>> Start TEXT BLOCK

Chernow digs deeply into Washington’s life to get the reader as close as possible to the actual person, not the dignified marble statue Washington is sometimes presented as. Chernow relies heavily on Washington’s own diary entries and letters, and this allows him to examine Washington’s personality. Washington was a complex man, and Chernow emphasizes the contradictions inherent in Washington’s life, as this fighter for liberty was also the owner of many slaves. Some of Chernow’s best writing throughout the book is about Washington and his ambivalent relationship with slavery. Washington was clearly uncomfortable with the institution, yet he never publicly called for emancipation. However, he was the only Founding Father who freed his slaves after his death. (But Washington couldn’t free all of the slaves at Mount Vernon because many of them had belonged to Martha before their marriage.)

>> End TEXT BLOCK
>> Start RECORD EXCERPTS

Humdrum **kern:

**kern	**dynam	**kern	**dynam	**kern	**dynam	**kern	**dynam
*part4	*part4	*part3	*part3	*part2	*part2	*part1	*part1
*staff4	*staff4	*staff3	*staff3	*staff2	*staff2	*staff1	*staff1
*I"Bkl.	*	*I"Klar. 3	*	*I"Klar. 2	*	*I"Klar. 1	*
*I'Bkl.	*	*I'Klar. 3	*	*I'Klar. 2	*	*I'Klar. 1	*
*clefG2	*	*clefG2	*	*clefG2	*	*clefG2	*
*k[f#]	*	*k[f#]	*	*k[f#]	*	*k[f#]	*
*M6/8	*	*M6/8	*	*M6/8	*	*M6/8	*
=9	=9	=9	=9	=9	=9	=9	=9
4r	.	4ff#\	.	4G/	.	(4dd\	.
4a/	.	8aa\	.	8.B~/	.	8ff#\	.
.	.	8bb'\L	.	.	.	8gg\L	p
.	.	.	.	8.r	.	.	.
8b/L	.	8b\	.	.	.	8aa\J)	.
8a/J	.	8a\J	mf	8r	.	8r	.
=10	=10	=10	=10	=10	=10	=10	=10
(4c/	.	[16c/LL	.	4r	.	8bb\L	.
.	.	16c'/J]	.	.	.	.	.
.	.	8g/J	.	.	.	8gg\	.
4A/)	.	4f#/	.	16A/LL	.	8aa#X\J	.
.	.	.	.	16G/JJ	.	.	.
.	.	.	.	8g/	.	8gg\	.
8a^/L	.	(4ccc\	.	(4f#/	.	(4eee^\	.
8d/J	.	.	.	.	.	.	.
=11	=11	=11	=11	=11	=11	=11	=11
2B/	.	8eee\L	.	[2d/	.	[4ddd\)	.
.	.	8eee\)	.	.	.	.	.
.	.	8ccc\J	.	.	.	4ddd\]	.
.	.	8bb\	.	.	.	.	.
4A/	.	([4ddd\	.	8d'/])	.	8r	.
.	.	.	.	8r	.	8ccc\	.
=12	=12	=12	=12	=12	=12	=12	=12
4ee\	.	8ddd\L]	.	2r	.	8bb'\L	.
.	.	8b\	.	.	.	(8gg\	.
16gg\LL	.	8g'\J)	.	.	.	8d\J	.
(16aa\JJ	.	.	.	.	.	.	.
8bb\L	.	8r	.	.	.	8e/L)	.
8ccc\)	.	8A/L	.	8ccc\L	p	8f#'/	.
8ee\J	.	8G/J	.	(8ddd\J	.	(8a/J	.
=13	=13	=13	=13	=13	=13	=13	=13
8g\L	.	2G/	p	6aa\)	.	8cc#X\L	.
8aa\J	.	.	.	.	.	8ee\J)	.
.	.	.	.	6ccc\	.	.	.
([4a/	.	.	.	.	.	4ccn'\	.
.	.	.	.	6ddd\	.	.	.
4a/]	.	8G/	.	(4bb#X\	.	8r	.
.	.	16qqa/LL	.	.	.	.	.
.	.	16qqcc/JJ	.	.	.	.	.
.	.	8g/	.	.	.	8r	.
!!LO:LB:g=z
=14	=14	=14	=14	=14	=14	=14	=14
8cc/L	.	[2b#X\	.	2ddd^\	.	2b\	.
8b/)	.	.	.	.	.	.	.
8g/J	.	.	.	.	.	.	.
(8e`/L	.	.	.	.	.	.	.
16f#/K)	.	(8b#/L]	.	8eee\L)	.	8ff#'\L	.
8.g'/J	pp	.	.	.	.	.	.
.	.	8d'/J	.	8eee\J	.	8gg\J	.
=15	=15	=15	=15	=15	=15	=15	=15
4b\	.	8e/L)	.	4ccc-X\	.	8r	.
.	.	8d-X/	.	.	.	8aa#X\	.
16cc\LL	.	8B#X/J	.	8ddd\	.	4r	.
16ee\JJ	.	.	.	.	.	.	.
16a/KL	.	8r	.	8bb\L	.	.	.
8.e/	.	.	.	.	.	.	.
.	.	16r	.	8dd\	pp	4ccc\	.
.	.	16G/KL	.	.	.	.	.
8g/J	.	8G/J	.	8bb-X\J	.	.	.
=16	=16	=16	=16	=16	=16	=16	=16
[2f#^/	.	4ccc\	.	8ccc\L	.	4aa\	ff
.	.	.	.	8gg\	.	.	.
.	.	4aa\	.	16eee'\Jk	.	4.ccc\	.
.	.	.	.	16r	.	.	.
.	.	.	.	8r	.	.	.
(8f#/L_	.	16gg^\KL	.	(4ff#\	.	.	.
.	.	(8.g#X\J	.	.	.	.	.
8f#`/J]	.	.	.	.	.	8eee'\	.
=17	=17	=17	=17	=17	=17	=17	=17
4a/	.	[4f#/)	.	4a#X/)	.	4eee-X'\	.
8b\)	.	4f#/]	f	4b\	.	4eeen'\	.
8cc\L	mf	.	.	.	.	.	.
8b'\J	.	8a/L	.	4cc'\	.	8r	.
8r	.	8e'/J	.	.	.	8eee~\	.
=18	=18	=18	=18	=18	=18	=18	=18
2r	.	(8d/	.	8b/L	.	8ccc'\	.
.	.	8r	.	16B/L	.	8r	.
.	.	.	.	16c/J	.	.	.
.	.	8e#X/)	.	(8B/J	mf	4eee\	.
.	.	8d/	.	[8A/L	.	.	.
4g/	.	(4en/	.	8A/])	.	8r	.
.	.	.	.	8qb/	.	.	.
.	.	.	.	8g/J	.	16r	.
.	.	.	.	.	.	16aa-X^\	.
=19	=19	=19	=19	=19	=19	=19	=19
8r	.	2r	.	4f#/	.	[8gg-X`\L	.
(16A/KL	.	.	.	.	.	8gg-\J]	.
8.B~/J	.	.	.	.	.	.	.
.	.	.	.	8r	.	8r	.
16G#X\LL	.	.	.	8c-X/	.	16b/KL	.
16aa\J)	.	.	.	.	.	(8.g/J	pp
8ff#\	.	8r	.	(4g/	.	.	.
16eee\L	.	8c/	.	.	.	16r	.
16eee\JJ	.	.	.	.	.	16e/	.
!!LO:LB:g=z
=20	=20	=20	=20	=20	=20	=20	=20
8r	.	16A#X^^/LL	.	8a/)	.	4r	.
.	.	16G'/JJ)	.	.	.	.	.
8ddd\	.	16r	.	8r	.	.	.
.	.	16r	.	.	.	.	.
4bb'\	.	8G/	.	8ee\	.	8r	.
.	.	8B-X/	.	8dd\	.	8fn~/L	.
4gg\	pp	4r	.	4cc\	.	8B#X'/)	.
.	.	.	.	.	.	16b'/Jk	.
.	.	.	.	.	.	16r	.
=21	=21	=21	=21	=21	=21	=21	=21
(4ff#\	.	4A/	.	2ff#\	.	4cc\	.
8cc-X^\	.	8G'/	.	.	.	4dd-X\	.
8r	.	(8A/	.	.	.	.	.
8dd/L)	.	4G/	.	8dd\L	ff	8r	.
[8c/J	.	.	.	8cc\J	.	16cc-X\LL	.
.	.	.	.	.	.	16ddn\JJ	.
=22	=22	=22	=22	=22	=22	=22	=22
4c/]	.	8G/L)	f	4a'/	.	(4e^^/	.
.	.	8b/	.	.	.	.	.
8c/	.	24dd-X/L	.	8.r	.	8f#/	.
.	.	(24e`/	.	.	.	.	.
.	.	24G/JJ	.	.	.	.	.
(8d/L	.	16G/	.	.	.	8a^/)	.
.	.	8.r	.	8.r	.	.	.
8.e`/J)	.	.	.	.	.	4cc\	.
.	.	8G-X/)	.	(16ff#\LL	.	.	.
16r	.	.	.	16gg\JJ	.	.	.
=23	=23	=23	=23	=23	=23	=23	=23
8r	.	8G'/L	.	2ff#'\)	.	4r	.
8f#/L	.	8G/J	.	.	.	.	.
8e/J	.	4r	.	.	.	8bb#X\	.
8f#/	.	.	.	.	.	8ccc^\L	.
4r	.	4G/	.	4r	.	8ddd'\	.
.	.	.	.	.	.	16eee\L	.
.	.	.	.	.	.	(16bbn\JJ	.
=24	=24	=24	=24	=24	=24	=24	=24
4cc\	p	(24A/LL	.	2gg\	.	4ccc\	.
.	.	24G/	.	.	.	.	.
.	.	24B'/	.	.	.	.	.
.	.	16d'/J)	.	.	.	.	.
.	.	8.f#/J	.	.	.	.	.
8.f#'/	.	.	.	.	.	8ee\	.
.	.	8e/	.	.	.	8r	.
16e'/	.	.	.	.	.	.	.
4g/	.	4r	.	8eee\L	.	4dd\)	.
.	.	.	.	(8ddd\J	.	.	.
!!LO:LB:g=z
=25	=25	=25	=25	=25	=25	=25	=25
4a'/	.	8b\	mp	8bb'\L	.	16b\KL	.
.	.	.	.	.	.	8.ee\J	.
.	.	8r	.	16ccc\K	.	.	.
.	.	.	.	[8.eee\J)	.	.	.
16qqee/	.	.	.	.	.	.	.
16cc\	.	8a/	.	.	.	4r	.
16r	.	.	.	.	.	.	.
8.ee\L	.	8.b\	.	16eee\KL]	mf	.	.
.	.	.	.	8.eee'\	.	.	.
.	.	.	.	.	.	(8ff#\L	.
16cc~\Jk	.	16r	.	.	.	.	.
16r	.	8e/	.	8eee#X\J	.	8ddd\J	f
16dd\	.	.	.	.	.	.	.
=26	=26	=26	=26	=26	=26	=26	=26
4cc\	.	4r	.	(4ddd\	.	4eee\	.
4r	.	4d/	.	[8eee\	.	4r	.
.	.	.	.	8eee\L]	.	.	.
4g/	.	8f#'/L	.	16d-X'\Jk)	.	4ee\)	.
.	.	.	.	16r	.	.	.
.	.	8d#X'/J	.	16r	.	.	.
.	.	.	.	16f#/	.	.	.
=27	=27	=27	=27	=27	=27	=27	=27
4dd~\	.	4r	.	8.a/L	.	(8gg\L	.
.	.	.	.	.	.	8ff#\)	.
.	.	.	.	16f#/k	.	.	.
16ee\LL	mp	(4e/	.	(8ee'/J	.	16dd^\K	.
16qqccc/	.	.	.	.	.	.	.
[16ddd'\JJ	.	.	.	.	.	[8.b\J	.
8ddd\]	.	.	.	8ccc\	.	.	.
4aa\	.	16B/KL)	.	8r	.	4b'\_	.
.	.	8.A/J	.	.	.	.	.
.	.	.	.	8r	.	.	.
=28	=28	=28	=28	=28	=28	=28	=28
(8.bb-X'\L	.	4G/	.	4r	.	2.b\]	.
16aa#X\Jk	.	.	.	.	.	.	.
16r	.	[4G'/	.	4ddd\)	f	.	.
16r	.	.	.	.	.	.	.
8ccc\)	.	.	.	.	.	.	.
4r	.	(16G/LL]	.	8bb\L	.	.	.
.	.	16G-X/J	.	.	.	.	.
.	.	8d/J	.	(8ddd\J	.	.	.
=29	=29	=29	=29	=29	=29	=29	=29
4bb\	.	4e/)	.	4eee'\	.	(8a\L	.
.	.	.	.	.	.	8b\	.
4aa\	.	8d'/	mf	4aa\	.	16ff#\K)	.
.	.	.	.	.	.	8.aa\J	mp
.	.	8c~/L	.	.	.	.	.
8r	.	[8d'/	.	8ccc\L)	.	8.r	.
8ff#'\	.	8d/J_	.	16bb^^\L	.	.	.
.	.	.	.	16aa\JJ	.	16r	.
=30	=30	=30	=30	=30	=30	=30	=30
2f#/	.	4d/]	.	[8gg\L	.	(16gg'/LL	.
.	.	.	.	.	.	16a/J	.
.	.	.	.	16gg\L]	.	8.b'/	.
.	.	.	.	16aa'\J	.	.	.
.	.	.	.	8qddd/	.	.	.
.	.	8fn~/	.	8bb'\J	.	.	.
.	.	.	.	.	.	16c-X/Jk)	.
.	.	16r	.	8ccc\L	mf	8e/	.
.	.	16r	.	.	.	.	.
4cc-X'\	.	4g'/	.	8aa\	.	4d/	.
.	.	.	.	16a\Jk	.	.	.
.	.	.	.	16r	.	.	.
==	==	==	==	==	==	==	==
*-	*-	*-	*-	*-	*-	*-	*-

>> End RECORD EXCERPTS

AIM 1
Reproduce the review of Chernow's Washington biography from "Chernow digs deeply" up to and including "before their marriage.)".
AIM 2
According to the Washington biography review, what did Washington do that no other Founding Father did?
AIM 3
Please continue the review of Chernow's Washington biography from the point where it stops.
This data has nothing to do with the review of Chernow's Washington biography.

WRITTEN RESPONSE 1
Chernow digs deeply into Washington’s life to get the reader as close as possible to the actual person, not the dignified marble statue Washington is sometimes presented as. Chernow relies heavily on Washington’s own diary entries and letters, and this allows him to examine Washington’s personality. Washington was a complex man, and Chernow emphasizes the contradictions inherent in Washington’s life, as this fighter for liberty was also the owner of many slaves. Some of Chernow’s best writing throughout the book is about Washington and his ambivalent relationship with slavery. Washington was clearly uncomfortable with the institution, yet he never publicly called for emancipation. However, he was the only Founding Father who freed his slaves after his death. (But Washington couldn’t free all of the slaves at Mount Vernon because many of them had belonged to Martha before their marriage.)

WRITTEN RESPONSE 2
He freed his slaves after his death.

WRITTEN RESPONSE 3
George Washington was a man who sought to always be the master of his emotions, but he had a fiery temper that sometimes got the best of him, as when he cursed out the incompetent General Charles Lee after the battle of Monmouth. (p.342) Washington’s deep passion is revealed in some of his letters, despite his best efforts to subdue it. It’s clear that before his marriage to Martha Dandridge Custis Washington was infatuated with Sally Fairfax, the wife of his neighbor and good friend George William Fairfax. In letters to Sally, Washington shows a more tender side and historians have long debated the exact nature of their relationship. In 1798, just a year before his death, Washington wrote to Sally Fairfax that none of his many amazing experiences in life “have been able to eradicate from my mind the recollection of those happy moments-the happiest of my life-which I have enjoyed in your company.” (p.778) Regardless of whether or not Sally Fairfax and Washington had a physical relationship, it’s clear that she was a deeply important person in his life. 

Another of Washington’s contradictions is that even though he was very humble, he clearly had one eye on his historical reputation. While the Revolutionary War was still going on, Washington had several aides transcribe and copy all of his wartime letters. The project took two years to complete, and the letters filled 28 volumes. Washington wrote: “I am fully convinced that neither the present age or posterity will consider the time and labor which have been employed in accomplishing it unprofitably spent.” (p.445) Washington was certainly correct about that.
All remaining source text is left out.